何か裏の組織的な、世界を牛耳っている人物によって、僕たち一般人の脳(思考)をコントロールしようとしているのだとしたら?

 

…ちょっとオカルトすぎる話になってくるので控えようと思う(笑)

 

__________

 

 

しかし、現実社会でちょっと奇抜な発言や行動をする人、問題行動を起こすような行動をする人物、「コイツめんどくせー人間だな」と感じさせられる人間を観察してみると、あることが共通していることに気づく(僕の個人的な偏見が含まれているので、これを読んで気分を害された場合は申し訳ない)。

 

・フリーランスで活動している人(自由で在りたい。束縛されたくない)。
・自営業の取締役的なポジションにいる人物。
・中小企業、または大企業の社長
・二次元系の文化に傾向している人(ゲーム、アニメ、漫画等)。

 

こういった人たちに共通していると感じられることは、以下のようなこと。

 

「自分は特別な人間である」
「自分は他人の下で働くような人間などではない」
「自分は才能がある(それを信じて出世する)」

…まぁこれは僕自身も含まれていたのだが^v^;

 

自慢ではないが、僕の叔父はそこそこの会社の取締役だ。また、亡くなった祖父も大企業の取締役だった。
この他にもフリーランスで活動している人や、小会社の取締役…みたいな人と触れ合う機会も多い。

しかし、こういった人たちは少々気難しい人格をしている場合が多く、申し訳ないが、長い時間一緒に過ごしたいと思えるような人物ではなかった。
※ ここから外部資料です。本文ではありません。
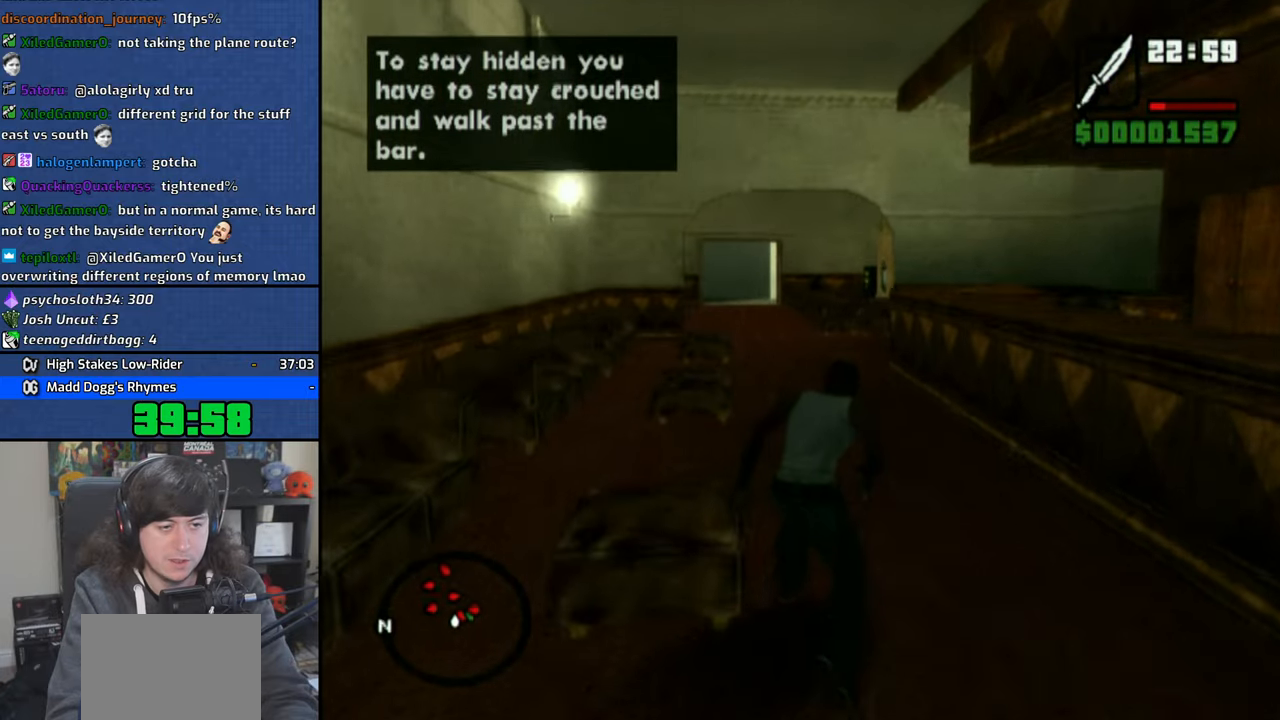
{"buttons": [], "left_stick": "up", "right_stick": "center", "events": [[183, "right_stick", "center"]]}
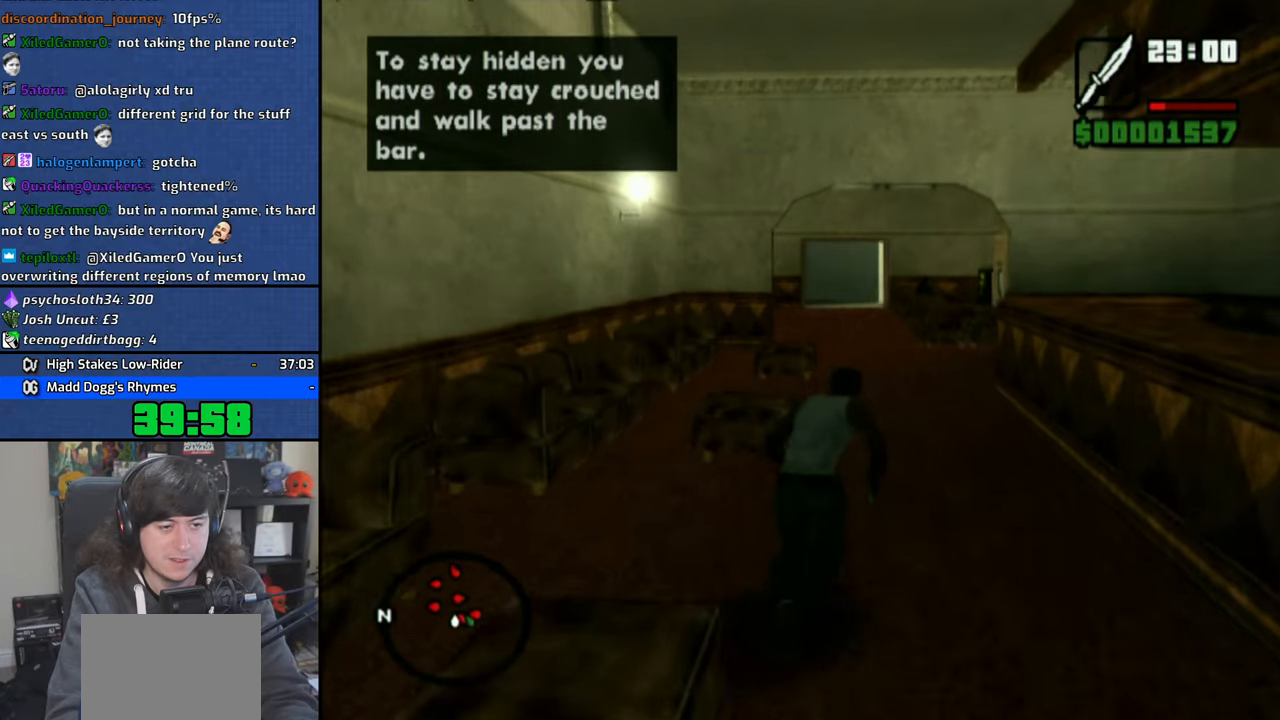
{"buttons": [], "left_stick": "up", "right_stick": "center", "events": [[33, "right_stick", "up-left"], [183, "right_stick", "center"], [333, "right_stick", "right"], [416, "right_stick", "center"]]}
だってすぐ怒るしピリピリしてるし、見栄っ張りでめんどくさいんだもんw

 

—妄想を信じ、自分の才能を信じて結果を出し、社会的ポジションと収入を得ることに成功する。
しかし人格が災いし、家族には見放されるような人間になる—

 

これは僕の祖父のことだが、祖父の生き様を見ていて感じることがあった。
それは、「自分は特別な人間である」という幻想を信じ切って成果を出したとしても、それはまやかしであることに気づけないのであれば、周りにいる人を不幸にしてしまう危険性がある、ということだ。

 

現実と非現実的なことを区別できるほど、脳は器用に作られていないんじゃなかろうか。

テレビ等のメディアが出現してから何年になるだろうか?50年?100年?
100年で人間の世代って何代入れ替わる?1代や2代そこらだよね。

詳しくはわからないけれど、「脳みそってそんな短期間で超絶な進化をするのか?」と考えてみると…って実はまだまだアナログなシステムなんじゃないかと思えてしまう。

 

そりゃ外部の情報と自分の思考を区別できないのは当たり前か…とも考えられる。
現代を生きる僕たちの”脳”について、ついつい「俺たちは最新の脳(思考)をしているんだぜ」と解釈してしまいがち。
でも実は、数百年くらい前から大してアップデートされていないのではないか…と考えてみると、ちょっと頭がモヤモヤしてくる。

 

今を生きる僕たち現代人の脳と、江戸時代の人々の脳は大して進化していない。
そう考えてみると何だか不思議。僕たち現代人は何ら特別でもないし、最新でもなかったりして。

メディア、漫画、ネット、動画、ゲーム、ドラマ…。こういうものに触れすぎると、脳がパニックを起こして「自分は特別な人間である」という幻想に苛まされるてしまう危険性があるんじゃなかろうか。